The wrist joint has the ability to bend from side to side. In this form of exercise, you need to rest your forearm on a table and turn your hand to the thumb side. After holding in this position for about five seconds, return to the starting position. Turn your hand to the little-finger side and hold for five seconds. It is recommended to perform three sets of 10 repetitions each.

Exercises for Distal Radius Fracture

Physiotherapy Products for Distal Radius Fracture

Some of the most commonly recommended products by physiotherapists to speed up healing and recovery are slings, sports tape, compression bandages, ice packs, heat packs, wrist braces, resistance band for strengthening exercises and TENS machine for pain relief.

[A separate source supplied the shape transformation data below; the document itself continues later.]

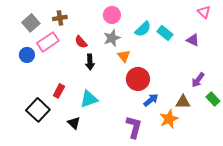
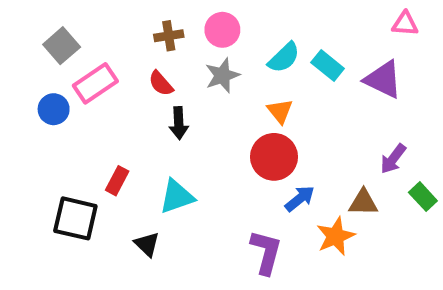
pink triangle: (204, 12) -> (405, 24), turned -40
brown cross: (60, 18) -> (169, 36), moved
purple triangle: (193, 40) -> (383, 79), size x1.5
orange triangle: (124, 56) -> (280, 111), moved
black square: (38, 110) -> (75, 218), turned -30

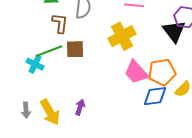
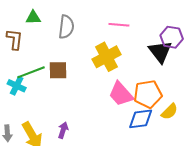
brown L-shape: (60, 23) -> (15, 39), moved

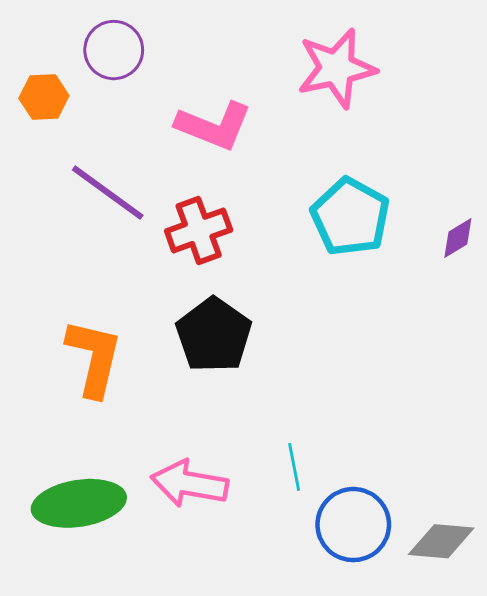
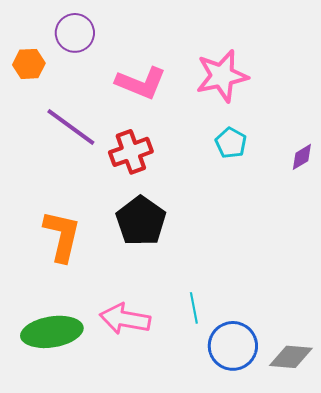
pink star: (337, 68) -> (222, 76), moved
cyan pentagon: (350, 217) -> (231, 143), size x0.6

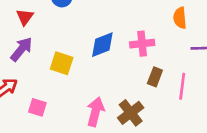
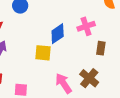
yellow square: (62, 63) -> (43, 53), moved
pink arrow: (95, 112) -> (64, 83), turned -35

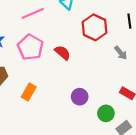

Distal radius fracture could be debilitating and treatment for acute fracture is decided after a mutual communication between the patient and physician of the available treatments and procedures. Once the patient has been informed of available therapies, a decision can be made, whether surgery is required or non-surgical options are feasible. Further research is warranted to ascertain proper care post-surgery, however till then it is recommended that patients should be under the care of a physical therapist for proper education and a good exercise program.